- [WORK REQUIRED]:
Repeat all of the records exactly, leaving out the pictures.

(Records contained in a dataset)
──────
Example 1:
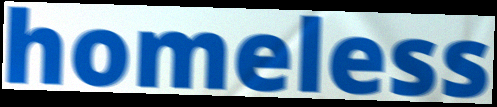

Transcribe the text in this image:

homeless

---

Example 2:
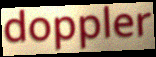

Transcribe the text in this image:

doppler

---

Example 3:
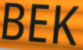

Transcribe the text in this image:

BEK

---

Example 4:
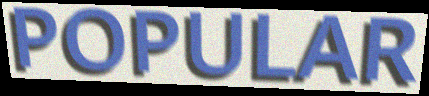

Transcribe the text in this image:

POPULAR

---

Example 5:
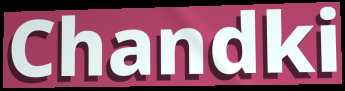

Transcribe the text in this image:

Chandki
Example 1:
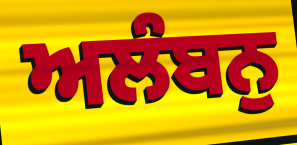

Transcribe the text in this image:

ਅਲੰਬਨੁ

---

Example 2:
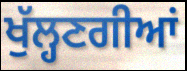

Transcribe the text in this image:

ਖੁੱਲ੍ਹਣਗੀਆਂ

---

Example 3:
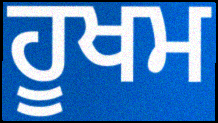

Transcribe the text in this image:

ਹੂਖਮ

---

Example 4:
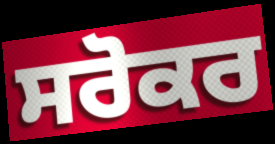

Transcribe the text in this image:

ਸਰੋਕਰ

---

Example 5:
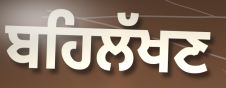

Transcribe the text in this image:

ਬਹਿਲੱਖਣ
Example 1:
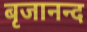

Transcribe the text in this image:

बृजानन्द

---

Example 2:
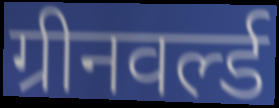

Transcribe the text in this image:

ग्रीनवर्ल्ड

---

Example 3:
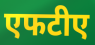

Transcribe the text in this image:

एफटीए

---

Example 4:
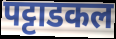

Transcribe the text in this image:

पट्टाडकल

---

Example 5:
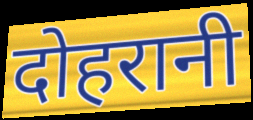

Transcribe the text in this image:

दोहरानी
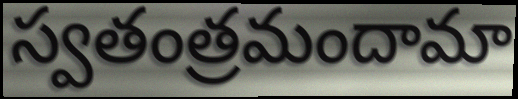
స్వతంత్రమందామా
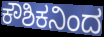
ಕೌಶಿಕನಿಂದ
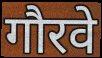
──────
- [WRITTEN SOLUTION]:
Example 1:

Transcribe the text in this image:

homeless

---

Example 2:

Transcribe the text in this image:

doppler

---

Example 3:

Transcribe the text in this image:

BEK

---

Example 4:

Transcribe the text in this image:

POPULAR

---

Example 5:

Transcribe the text in this image:

Chandki
Example 1:

Transcribe the text in this image:

ਅਲੰਬਨੁ

---

Example 2:

Transcribe the text in this image:

ਖੁੱਲ੍ਹਣਗੀਆਂ

---

Example 3:

Transcribe the text in this image:

ਹੂਖਮ

---

Example 4:

Transcribe the text in this image:

ਸਰੋਕਰ

---

Example 5:

Transcribe the text in this image:

ਬਹਿਲੱਖਣ
Example 1:

Transcribe the text in this image:

बृजानन्द

---

Example 2:

Transcribe the text in this image:

ग्रीनवर्ल्ड

---

Example 3:

Transcribe the text in this image:

एफटीए

---

Example 4:

Transcribe the text in this image:

पट्टाडकल

---

Example 5:

Transcribe the text in this image:

दोहरानी
స్వతంత్రమందామా
ಕೌಶಿಕನಿಂದ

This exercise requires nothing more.